Jeremy Fears Jr. has stolen college basketball headlines for all the wrong reasons this season. His dust-ups with Michigan and the accusations of dirty play that followed have earned him a Grayson Allen-like reputation in the sport. However, that narrative, as it did with Allen at Duke and has with Michigan State alum Draymond Green throughout his NBA career, has distracted from just how good Fears has been.
On Tuesday, Fears was named a second-team All-American, and the redshirt sophomore point guard enters the tournament averaging 15.7 points and 9.2 assists with 45/32/89 shooting splits. He’s been hyper-efficient and is arguably the best passer in the entire country.
If that’s what he puts on display on Thursday against North Dakota State in the first round and then on Saturday against either UCLA or UCF in the Round of 32, then he’ll completely flip the narrative on his season and remind the college basketball casuals that he’s one of the best players in the country.
Jeremy Fears Jr. will remind everyone that he’s the best passer in the country
Michigan State has a tough path to the Final Four, which would be Tom Izzo’s eighth trip as the head coach of the Spartans. And to navigate it, Fears must lead the way. He’s the engine for the Michigan State offense, which is otherwise devoid of individual shot-makers.

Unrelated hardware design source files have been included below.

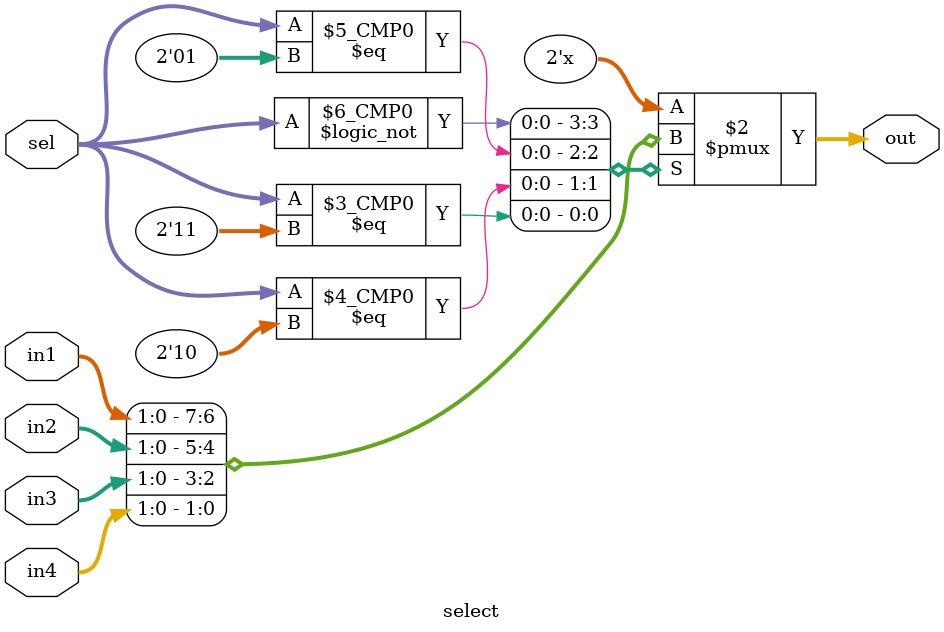
<source format=v>

module select(
	input  wire [1:0] in1,
	input  wire [1:0] in2,
	input  wire [1:0] in3,
	input  wire [1:0] in4,
	input  wire [1:0] sel,
	output reg  [1:0 ]out
);

	always @ (*) begin
		case (sel)
			0: out = in1;
         1: out = in2;
         2: out = in3;
         3: out = in4;
			default: out = 0;
		endcase
	end
	
endmodule

</source>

Fears is the only player on the team who averages more unassisted field goals made per game than assisted, and Jaxon Kohler and Carson Cooper are the only other two players on the team who average more than five unassisted points per game. While Fears’ usage rate isn’t astronomically high, that’s a staggering reliance on one player's playmaking, especially when that player is just 6-foot-2. By offensive win shares, Fears is fifth in the country behind Cameron Boozer, Bruce Thornton, Darius Acuff Jr., and Keaton Wagler (according to CBBanalytics.com).
Yet, despite all of that responsibility, Fears is essentially in a league of his own when it comes to his ability to protect the ball. He’s first in the country, by a wide margin, in assist rate and sixth by assist-to-usage ratio, and he’s one of four players in the country with an assist-to-turnover ratio better than 4.0 with a usage rate over 20 percent.

Arkansas’s Acuff was the lone point guard on the All-American first-team, while Fears was joined on the second-team by Purdue’s Braden Smith and Illinois’s Wagler. While Acuff deserved the first-team spot and is a superior scorer to Fears, there’s an argument that Fears is the best ‘true’ or ‘old school’ point guard in the country. But right now, he’s not talked about that way. A few good games in the NCAA Tournament, without anymore, let’s just say incidents, and he will finally be.